Cell Biol Int. 2011 Mar;35(3):187-92. doi: 10.1042/CBI20100470.
pIRES2-EGFP was employed and a non-target shRNA expressing plasmid was constructed to simulate overexpression and RNAi (RNA interference) experiments. Transfection of pIRES2-EGFP into HEK293A cells by cationic lipids VigoFect demonstrated that transfection efficiency increased in a dose-dependent manner with amount of DNA plasmid used, and optimal transfection time and cell density should be identified to reach a compromise of higher transfection efficiency and lower toxicity. Co-transfection experiments indicated that the two co-transfected plasmids were equivalently delivered into the same cells, and the co-transfection efficiency was rarely affected by cell density and proportion of the two plasmids. However, plasmid-receipted cells seemed indisposed to accept plasmid again during the second transfection, and very low co-transfection efficiency was observed in tandem transfection.
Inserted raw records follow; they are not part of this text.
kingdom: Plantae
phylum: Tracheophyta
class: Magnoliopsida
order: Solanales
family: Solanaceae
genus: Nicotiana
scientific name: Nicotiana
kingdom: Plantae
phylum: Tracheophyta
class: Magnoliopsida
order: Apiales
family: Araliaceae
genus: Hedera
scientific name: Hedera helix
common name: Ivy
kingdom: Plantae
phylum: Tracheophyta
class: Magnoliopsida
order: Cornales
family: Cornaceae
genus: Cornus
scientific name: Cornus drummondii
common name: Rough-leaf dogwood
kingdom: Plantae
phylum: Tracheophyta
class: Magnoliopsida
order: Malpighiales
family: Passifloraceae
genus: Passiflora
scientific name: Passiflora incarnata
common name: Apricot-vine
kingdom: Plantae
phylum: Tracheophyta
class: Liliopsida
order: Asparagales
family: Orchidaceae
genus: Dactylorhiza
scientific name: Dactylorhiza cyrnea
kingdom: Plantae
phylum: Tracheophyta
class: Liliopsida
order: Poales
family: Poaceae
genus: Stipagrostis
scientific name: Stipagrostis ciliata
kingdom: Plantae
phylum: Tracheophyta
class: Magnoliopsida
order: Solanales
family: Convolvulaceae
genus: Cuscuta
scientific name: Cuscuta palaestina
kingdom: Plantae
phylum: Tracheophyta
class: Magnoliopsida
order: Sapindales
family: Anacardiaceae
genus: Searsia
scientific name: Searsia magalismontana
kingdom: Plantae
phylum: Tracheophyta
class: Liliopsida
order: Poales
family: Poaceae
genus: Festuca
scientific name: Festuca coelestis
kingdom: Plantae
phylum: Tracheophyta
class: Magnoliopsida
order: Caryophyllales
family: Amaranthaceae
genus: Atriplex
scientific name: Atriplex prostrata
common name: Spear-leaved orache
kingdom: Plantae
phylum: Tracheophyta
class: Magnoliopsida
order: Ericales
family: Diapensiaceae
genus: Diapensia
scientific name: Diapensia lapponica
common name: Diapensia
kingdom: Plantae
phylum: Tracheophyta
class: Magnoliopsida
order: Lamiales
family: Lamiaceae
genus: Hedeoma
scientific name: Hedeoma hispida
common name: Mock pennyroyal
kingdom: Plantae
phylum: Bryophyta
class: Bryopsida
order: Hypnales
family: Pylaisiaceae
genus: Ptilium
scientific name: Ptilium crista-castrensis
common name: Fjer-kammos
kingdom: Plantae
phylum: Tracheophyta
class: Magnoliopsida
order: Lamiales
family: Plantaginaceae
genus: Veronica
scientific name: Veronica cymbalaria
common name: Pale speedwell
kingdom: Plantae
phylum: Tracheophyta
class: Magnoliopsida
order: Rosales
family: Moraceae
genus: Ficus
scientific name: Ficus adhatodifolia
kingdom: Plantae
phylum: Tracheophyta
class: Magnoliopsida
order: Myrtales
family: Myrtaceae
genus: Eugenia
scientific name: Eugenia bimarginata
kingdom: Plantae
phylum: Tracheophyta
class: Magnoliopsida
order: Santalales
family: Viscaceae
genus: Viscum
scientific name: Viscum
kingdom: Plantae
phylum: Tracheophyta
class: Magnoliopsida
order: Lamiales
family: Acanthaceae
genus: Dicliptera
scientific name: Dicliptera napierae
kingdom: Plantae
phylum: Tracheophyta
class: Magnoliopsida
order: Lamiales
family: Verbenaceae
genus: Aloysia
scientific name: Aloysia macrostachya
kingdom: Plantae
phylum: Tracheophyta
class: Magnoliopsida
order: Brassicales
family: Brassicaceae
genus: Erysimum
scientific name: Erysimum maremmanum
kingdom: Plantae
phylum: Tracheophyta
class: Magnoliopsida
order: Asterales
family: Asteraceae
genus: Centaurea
pIRES2-EGFP 被采用,构建了一个非靶向 shRNA 表达质粒来模拟过表达和 RNAi(RNA 干扰)实验。阳离子脂质体 VigoFect 将 pIRES2-EGFP 转染到 HEK293A 细胞中,证明转染效率随着使用的 DNA 质粒数量的增加呈剂量依赖性增加,并且应该确定最佳的转染时间和细胞密度,以达到更高的转染效率和更低的毒性之间的平衡。共转染实验表明,两种共转染的质粒被等量递送到相同的细胞中,并且共转染效率很少受到细胞密度和两种质粒比例的影响。然而,质粒接受的细胞似乎在第二次转染时不愿意再次接受质粒,并且在串联转染中观察到非常低的共转染效率。